In the recent work, Green has upped the stakes for himself in his color choices, incorporating pinks and violets, and his willingness to combine the decipherable and indecipherable, all while hewing to the classic tripartite division of a rectangle into foreground, middle ground, and background, a combination routinely given a stable framework — the earth we stand upon, the landscape in front of us, the sky above. As Green employs the three-part compositions, he subverts different aspects of them and their interrelationships. His trust in the viewer is implicit in this, which runs counter to many artists. Where are we when we look at “Shout” or “Friends of Friends” (both 2021)? Are we standing on a cloud or floating in the air or on water? And yet, even as that sense of instability comes into our experience, the large paintings pull us into a radiant world in which not everything can be named or understood. There is a fundamental difference between landscape artists who believe that seeing is ownership and those who recognize that they will always be strangers in this or any world they visit.
Working on both a bigger and smaller scale than previously, Green has become more adventuresome with his colors, while courting abstraction to the point that it is impossible to determine whether we are looking at a landscape, a landscape abstraction, or an amalgamation of paint marks. What about the swirling fields marked by parallel lines, which can evoke the Aurora Borealis or, in other circumstances, a scaly dragon? And even when he approaches what resembles the hills of Assisi, there is a dreamlike, visionary quality to the work that arises from the process of putting down the paint with tools that the artist seems to have designed and made.
In “Shout” Green seems to have opened up a new avenue to explore. The elements elude definition. It is this elusiveness — a condition we don’t prize enough in art — that holds my attention because it makes me aware of myself looking at the painting. Landscape painting generally transports the viewer to the place the artist has created; we are brought to the world that the artist shows us. Instead, Green makes us conscious of ourselves looking at this different reality.

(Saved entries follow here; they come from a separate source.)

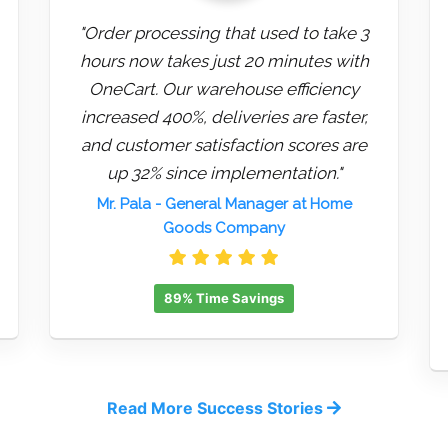
"Order processing that used to take 3
hours now takes just 20 minutes with
OneCart. Our warehouse efficiency
increased 400%, deliveries are faster,
and customer satisfaction scores are
up 32% since implementation."
Mr. Pala
- General Manager at Home
Goods Company
89% Time Savings
Read More Success Stories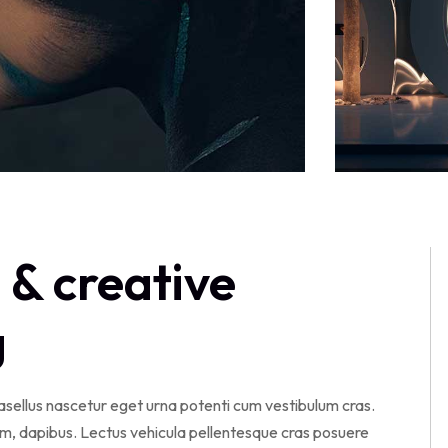
 & creative
g
hasellus nascetur eget urna potenti cum vestibulum cras.
am, dapibus. Lectus vehicula pellentesque cras posuere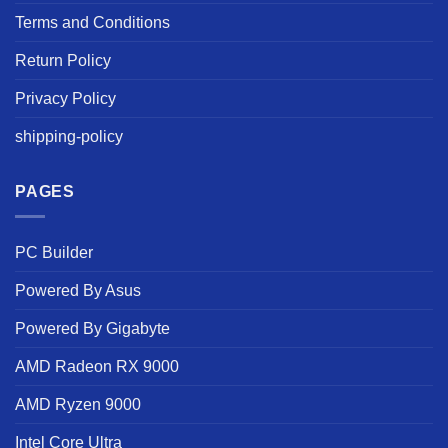
Terms and Conditions
Return Policy
Privacy Policy
shipping-policy
PAGES
PC Builder
Powered By Asus
Powered By Gigabyte
AMD Radeon RX 9000
AMD Ryzen 9000
Intel Core Ultra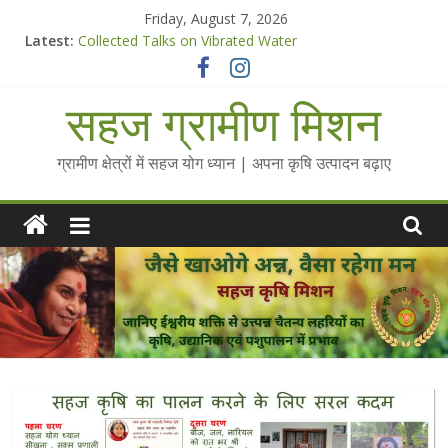
Skip
Friday, August 7, 2026
to
Latest:
Collected Talks on Vibrated Water
content
सहज कृषि प्रचार-प्रसार किट
चैतन्यित जल pdf
सहज ग्रामीण मिशन
Standee Designs @ 2025 for Sahaj Krishi Promotions
Chalo Gaon Ki Or Abhiyaan - 2025-26
ग्रामीण क्षेत्रों में सहज योग ध्यान | अपना कृषि उत्पादन बढ़ाए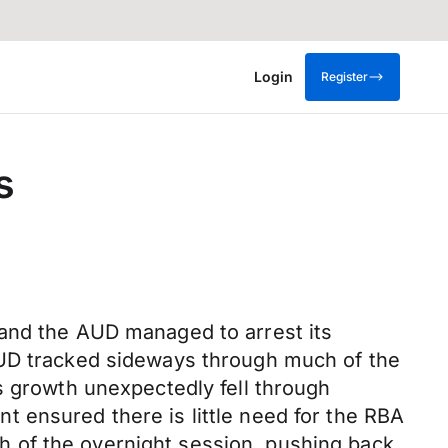
Login
Register
s
 and the AUD managed to arrest its
AUD tracked sideways through much of the
s growth unexpectedly fell through
 ensured there is little need for the RBA
 of the overnight session, pushing back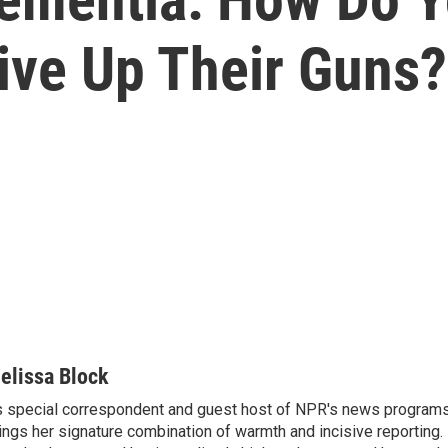
ive Up Their Guns?
elissa Block
 special correspondent and guest host of NPR's news programs
ings her signature combination of warmth and incisive reporting.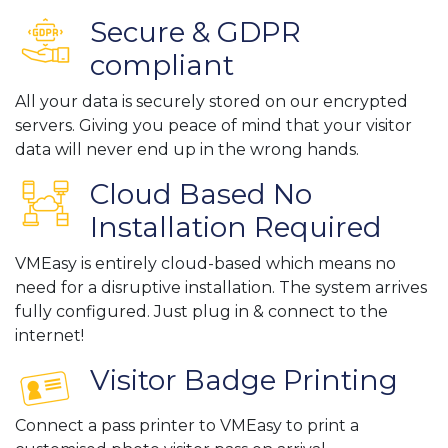
Secure & GDPR
compliant
All your data is securely stored on our encrypted
servers. Giving you peace of mind that your visitor
data will never end up in the wrong hands.
Cloud Based No
Installation Required
VMEasy is entirely cloud-based which means no
need for a disruptive installation. The system arrives
fully configured. Just plug in & connect to the
internet!
Visitor Badge Printing
Connect a pass printer to VMEasy to print a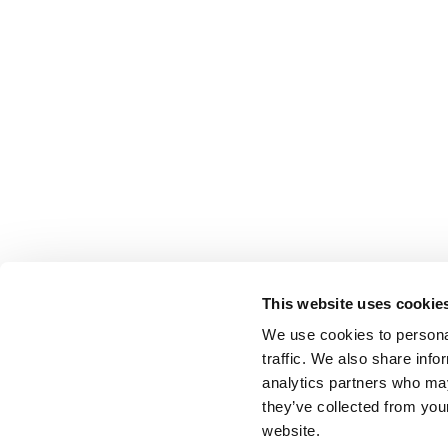
This website uses cookie
We use cookies to personal
traffic. We also share info
analytics partners who may
they’ve collected from you
website.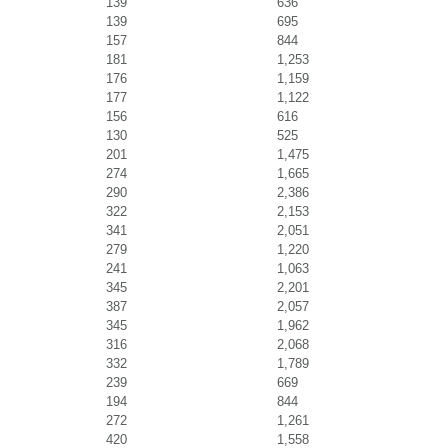
139
636
139
695
157
844
181
1,253
176
1,159
177
1,122
156
616
130
525
201
1,475
274
1,665
290
2,386
322
2,153
341
2,051
279
1,220
241
1,063
345
2,201
387
2,057
345
1,962
316
2,068
332
1,789
239
669
194
844
272
1,261
420
1,558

The one clear antecedent for Green’s paintings is Max Ernst’s experiments with decalcomania, which minimize the artist’s subjectivity. Green’s tools function in a parallel manner. The difference is in the stillness. With Ernst’s otherworldly landscapes, the viewer senses a calcified immobility, a place marked by ruin. The city-like aggregations in Green’s painting feel remote and inaccessible. At the same time, the geology surrounding them is in a state of change and turmoil, with no sense of the outcome. The patterns and marks he makes with his invented tools cannot be characterized into good or bad, natural or unnatural. At times I thought I was looking at a Chinese-inflected Italian Renaissance landscape by a science-fiction fan. He seems to be espousing that landscapes are living forms governed by rules we cannot fathom — they appear to be welcoming us, but we might be wrong. They are going through relentless cataclysmic transformation. Whatever its culmination, the change is beautiful, even seductive, like a green and pink sunset shot through with poison.